Someone called me on putting my own name on the top of the skin. Everybody seems to make a Sony skin or a JVC or Pioneer skin... I wanted a period design that was independent of any real-world brand name, but I know that the presence of branding on this type of equipment is one of those signs of authenticity. Just as with Sony, RCA or JVC, I wanted something short and simple. 'Moss' fit. That's basically all there is to it.
If you're going to notice something, check out the round Shuffle and Loop knobs. They're one of the things I'm proudest of on this skin. They extend beyond the dimensions of the actual button, and help really give the design credibility. Nobody had really done something like that before.
Steel This Amp now also features a skinned AVS window and a custom AVS scheme to match.
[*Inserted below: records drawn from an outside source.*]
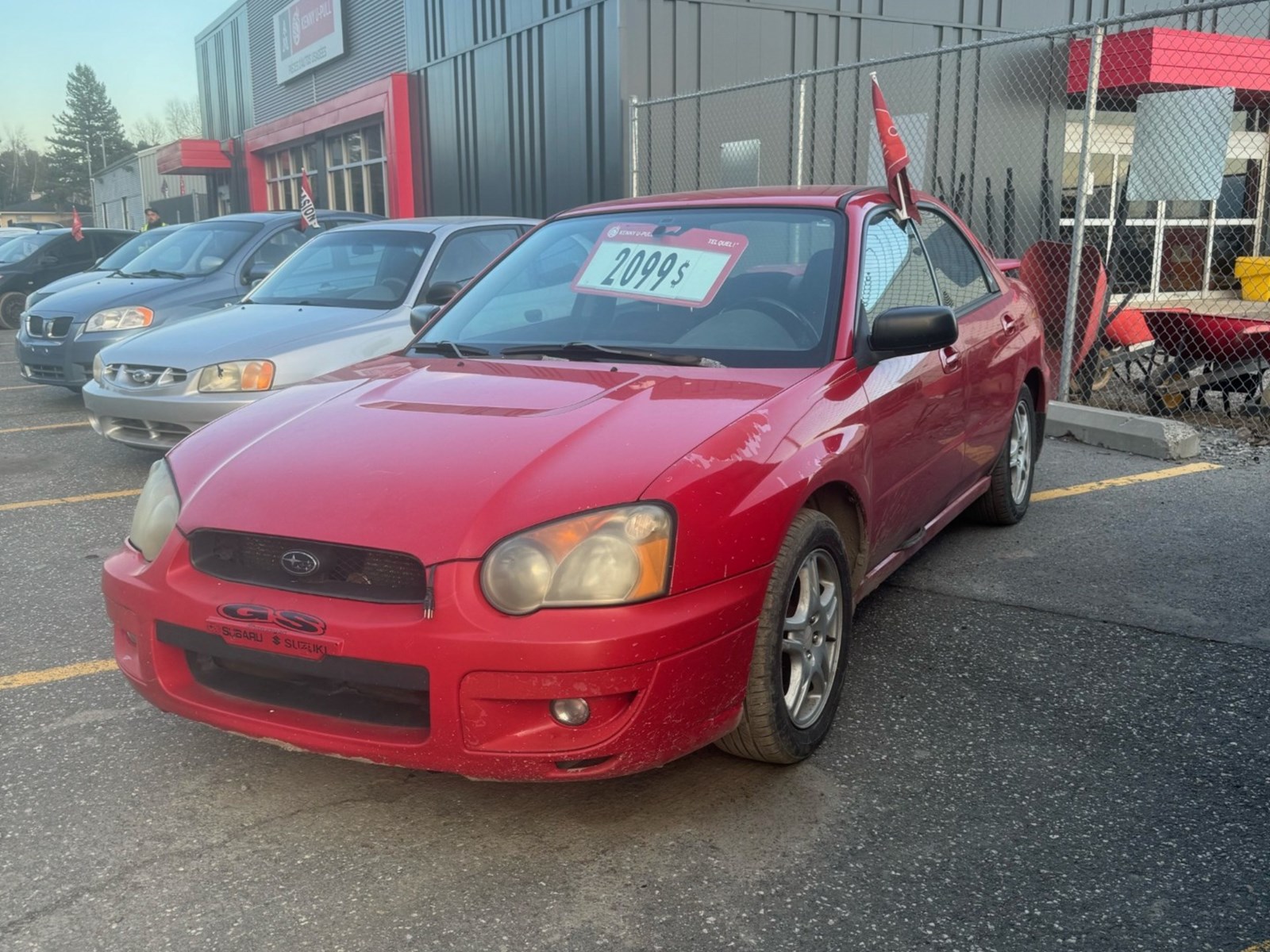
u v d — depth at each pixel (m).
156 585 2.59
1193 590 4.19
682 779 2.82
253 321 6.16
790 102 13.45
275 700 2.56
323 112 21.70
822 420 2.90
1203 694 3.30
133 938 2.21
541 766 2.34
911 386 3.44
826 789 2.76
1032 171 14.97
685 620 2.36
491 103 15.78
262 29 25.89
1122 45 13.43
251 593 2.47
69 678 3.49
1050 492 5.70
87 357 8.27
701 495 2.45
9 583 4.44
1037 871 2.40
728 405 2.80
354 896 2.34
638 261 3.67
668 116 12.74
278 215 9.30
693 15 12.70
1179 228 15.50
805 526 2.74
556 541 2.31
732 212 3.75
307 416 2.94
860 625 3.88
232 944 2.18
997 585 4.28
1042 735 3.05
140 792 2.78
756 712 2.64
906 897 2.31
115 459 6.87
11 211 113.88
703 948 2.16
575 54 13.39
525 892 2.35
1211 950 2.14
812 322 3.26
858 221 3.58
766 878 2.38
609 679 2.28
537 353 3.42
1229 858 2.44
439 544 2.33
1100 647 3.66
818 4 13.36
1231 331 7.06
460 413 2.83
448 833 2.58
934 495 3.87
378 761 2.43
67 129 123.62
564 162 13.96
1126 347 7.72
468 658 2.27
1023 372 4.73
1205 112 7.09
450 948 2.17
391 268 6.64
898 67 13.91
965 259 4.59
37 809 2.70
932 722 3.13
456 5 16.42
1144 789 2.75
A brief note on the name 'Steel This Amp': When I finished the skin, it needed a name. I wanted something that would reflect the look of the skin, but maybe be a bit clever. I recalled a copy of a book called Steal This Book that my friend Jeremy Bruce kept in his room. Steal This Book was written by Abbie Hoffman, a political activist from the 60s and 70s, and he happens to be a Worcester, Massachusetts native like myself. I thought it was an opportunity too good to miss, so I ended up with a play-on-words title for my skin.
Some people fail to notice the joke in the title, and interpret it as a suggestion - in the last 2 and a half years I've seen at least 10 skins that have lifted elements of 'Steel This Amp' without credit.